Alors que le département des Landes compte six casinos sur son territoire, ces établissements nourrissent encore de nombreux fantasmes et idées reçues. Plongée dans celui de Saint-paul-lès-Dax, le Joa César Palace, pour en comprendre les codes
Vous rêvez souvent de Las Vegas, d’Atlantic City ou d’un jackpot à plusieurs zéros, comme au cinéma ? Vous êtes plutôt casino-romantique, sombre, bas de plafond, nappé dans le mystère des jetons et des volutes de cigares ; ou plutôt casino-interactif, rivière de néons, sons électroniques et écrans hypnotiques, s’en remettant au hasard ?
Dans l’Hexagone, la réglementation sur les jeux d’argent fait qu’un casino est souvent l’objet de fantasmes, alors que c’est surtout un établissement qui répond à un cadre extrêmement précis. Qui peut soupçonner par exemple le rôle hebdomadaire que joue la police des jeux dans ces établissements ? La Société de fourniture et de maintenance (SFM) ? Le fait que chaque employé doit avoir un agrément ministériel, un casier vierge ? Le fait que 99 % des gens qui sont interdits de jeu en font eux-mêmes la demande, en général pour trois ans renouvelables ? Qu’un directeur de casino doit faire une déclaration s’il quitte le territoire national plus de 72 heures ?
Jouer, oser, s’amuser. Le groupe Joa, qui compte 33 casinos en France, se donne pour mission, avec ces trois mots et par petites touches, de changer le regard des gens. Exit les lieux sans lumière naturelle censée faire perdre la notion du temps aux joueurs, place aux activités périphériques.
À Saint-paul-lès-Dax, le casino compte deux restaurants, un bowling, un hôtel et un escape game, représentant 40 % de l’activité commerciale. Le reste est dédié aux jeux, qu’ils soient électroniques ou traditionnels. Et contrairement à ce qu’on aurait pu penser, les curistes ne sont pas en majorité au sein de la clientèle, d’un certain âge, mais où on trouve aussi des jeunes. On pourrait les croire plus attirés par les machines à sous, alors qu’ils font leur grand retour autour des tables de jeux.
92 % de restitution
Sandra Poyardon, la directrice du casino de Saint-paul-lès-Dax, connaît par cœur son univers : « Il y a beaucoup de croyances autour de l’activité de casino. Certains habitués me disent avec un clin d’œil que j’ai une télécommande pour choisir qui va gagner, et franchement, quand je vois la superstition de certains joueurs, je me demande s’ils ne le pensent pas vraiment ! La vérité, c’est que le casino César Palace a un taux de restitution des mises réalisées fixé à 92 %, que je n’ai absolument pas accès aux machines. Malgré le devoir de discrétion et de confidentialité propre à un casino, les caméras qui filment en permanence tout ce qui se passe sont obligatoires et parfois utiles, notamment en cas de litige avec un client. »

## CONSIGNE 1
Répondez à ces questions d'après le texte sur le casino de Saint-Paul-lès-Dax :
(a) Combien de casinos le groupe Joa compte-t-il en France ?
(b) Quelle part de l'activité commerciale du casino de Saint-Paul-lès-Dax représentent les restaurants, le bowling, l'hôtel et l'escape game ?
(c) À quel taux le casino César Palace a-t-il fixé la restitution des mises ?
## CONSIGNE 2
Recopiez le passage du texte sur le casino de Saint-Paul-lès-Dax qui commence par « Jouer, oser, s’amuser. » et se poursuit jusqu'à « tables de jeux. ».
## CONSIGNE 3
Selon la directrice citée dans le texte sur le casino de Saint-Paul-lès-Dax, pourquoi les caméras du casino sont-elles parfois utiles ?
Les enregistrements qui suivent ne sont pas utiles ici.

## LISTE DES ENREGISTREMENTS

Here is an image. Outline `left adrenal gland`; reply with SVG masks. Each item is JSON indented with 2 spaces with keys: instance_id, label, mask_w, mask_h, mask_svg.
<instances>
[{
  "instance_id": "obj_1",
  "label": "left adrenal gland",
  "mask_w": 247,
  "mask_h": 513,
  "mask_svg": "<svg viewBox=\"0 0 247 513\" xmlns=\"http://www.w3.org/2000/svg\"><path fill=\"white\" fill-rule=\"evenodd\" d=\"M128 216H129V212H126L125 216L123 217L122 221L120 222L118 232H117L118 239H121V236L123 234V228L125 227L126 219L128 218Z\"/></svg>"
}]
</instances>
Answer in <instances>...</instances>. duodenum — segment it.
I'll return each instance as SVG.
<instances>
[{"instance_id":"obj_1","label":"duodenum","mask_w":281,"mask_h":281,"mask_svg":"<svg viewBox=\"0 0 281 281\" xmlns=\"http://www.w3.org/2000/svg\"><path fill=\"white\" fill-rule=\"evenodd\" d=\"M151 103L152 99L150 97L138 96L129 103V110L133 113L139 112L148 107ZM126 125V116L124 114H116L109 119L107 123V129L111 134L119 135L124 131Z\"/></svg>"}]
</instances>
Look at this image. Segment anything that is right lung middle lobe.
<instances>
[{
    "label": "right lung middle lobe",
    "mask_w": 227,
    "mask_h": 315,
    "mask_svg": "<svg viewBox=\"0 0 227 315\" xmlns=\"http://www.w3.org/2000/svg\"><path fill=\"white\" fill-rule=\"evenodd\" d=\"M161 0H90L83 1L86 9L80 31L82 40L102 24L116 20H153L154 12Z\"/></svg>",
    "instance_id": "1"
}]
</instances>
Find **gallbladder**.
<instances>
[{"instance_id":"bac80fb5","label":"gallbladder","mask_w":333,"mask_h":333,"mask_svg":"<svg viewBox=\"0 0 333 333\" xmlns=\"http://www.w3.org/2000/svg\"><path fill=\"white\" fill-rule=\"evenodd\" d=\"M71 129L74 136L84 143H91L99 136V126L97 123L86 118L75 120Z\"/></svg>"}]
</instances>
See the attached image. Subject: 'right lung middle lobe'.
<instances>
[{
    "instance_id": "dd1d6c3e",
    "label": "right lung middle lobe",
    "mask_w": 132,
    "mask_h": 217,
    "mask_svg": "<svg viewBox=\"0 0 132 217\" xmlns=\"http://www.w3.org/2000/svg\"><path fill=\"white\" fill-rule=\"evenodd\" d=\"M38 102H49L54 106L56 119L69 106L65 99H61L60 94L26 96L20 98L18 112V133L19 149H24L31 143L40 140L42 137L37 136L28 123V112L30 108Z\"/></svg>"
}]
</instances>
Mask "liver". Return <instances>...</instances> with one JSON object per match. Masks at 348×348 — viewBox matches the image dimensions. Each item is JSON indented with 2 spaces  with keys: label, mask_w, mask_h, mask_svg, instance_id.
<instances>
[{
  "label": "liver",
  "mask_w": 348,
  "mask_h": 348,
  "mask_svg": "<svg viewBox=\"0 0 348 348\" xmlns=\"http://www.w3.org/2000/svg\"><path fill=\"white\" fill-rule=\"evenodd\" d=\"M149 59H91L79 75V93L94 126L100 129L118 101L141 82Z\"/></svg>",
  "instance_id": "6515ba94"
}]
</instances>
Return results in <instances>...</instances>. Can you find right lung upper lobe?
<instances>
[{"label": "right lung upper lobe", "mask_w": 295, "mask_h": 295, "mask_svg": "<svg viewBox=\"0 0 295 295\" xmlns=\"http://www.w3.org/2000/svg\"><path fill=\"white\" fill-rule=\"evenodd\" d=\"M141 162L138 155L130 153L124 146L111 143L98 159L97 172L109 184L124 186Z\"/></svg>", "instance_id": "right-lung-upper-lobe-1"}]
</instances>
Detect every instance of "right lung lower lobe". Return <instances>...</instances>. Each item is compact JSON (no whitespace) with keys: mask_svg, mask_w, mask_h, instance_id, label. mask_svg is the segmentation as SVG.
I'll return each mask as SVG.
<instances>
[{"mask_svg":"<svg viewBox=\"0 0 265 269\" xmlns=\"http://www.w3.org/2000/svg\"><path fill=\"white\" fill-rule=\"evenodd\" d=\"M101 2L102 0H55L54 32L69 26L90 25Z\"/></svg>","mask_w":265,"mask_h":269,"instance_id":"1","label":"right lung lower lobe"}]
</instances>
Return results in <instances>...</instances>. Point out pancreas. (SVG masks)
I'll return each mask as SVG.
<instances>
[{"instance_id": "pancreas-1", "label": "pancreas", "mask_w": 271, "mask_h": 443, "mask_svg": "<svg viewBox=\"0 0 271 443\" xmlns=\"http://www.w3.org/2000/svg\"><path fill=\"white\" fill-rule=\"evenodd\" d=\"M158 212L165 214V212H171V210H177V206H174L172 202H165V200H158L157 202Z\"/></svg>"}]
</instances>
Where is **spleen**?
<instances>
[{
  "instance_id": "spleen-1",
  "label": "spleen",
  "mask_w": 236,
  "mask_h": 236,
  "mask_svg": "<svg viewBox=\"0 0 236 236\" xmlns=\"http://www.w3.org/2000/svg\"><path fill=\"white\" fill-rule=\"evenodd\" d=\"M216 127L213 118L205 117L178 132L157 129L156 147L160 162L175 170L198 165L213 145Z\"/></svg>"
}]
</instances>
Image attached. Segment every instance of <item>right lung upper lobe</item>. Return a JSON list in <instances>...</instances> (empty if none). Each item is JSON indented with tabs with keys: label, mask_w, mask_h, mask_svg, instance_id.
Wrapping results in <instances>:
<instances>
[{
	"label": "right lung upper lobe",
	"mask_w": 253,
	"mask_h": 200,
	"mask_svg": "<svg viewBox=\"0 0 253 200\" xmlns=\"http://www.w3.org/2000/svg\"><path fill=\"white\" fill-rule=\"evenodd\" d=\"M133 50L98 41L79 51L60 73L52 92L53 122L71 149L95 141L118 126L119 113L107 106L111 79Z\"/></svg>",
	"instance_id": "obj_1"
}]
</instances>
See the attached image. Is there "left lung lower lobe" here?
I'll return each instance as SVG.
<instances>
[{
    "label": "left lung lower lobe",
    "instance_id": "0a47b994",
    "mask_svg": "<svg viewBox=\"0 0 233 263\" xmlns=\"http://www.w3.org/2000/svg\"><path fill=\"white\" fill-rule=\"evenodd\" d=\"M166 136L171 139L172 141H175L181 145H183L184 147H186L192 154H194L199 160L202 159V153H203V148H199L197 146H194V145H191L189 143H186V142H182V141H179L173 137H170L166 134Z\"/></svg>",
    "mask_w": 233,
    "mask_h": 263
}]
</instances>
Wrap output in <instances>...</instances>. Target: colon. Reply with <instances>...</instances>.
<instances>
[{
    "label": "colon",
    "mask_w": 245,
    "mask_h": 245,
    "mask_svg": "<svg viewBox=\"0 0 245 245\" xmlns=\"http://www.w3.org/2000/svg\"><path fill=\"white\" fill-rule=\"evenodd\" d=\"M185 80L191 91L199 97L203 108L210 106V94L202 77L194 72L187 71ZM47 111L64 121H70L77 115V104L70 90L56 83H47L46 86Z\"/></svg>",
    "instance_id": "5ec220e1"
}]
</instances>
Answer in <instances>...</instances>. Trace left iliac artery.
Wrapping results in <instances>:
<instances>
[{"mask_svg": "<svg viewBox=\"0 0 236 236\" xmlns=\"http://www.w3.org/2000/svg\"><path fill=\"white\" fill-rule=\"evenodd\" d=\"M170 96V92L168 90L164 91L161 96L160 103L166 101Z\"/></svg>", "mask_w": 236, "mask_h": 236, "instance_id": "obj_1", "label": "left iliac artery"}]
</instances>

## RÉPONSE 1
(a) 33 casinos.
(b) 40 %.
(c) 92 %.

## RÉPONSE 2
Jouer, oser, s’amuser. Le groupe Joa, qui compte 33 casinos en France, se donne pour mission, avec ces trois mots et par petites touches, de changer le regard des gens. Exit les lieux sans lumière naturelle censée faire perdre la notion du temps aux joueurs, place aux activités périphériques.
À Saint-paul-lès-Dax, le casino compte deux restaurants, un bowling, un hôtel et un escape game, représentant 40 % de l’activité commerciale. Le reste est dédié aux jeux, qu’ils soient électroniques ou traditionnels. Et contrairement à ce qu’on aurait pu penser, les curistes ne sont pas en majorité au sein de la clientèle, d’un certain âge, mais où on trouve aussi des jeunes. On pourrait les croire plus attirés par les machines à sous, alors qu’ils font leur grand retour autour des tables de jeux.

## RÉPONSE 3
Les caméras filment en permanence tout ce qui se passe dans le casino. Elles sont obligatoires, et parfois utiles, notamment en cas de litige avec un client.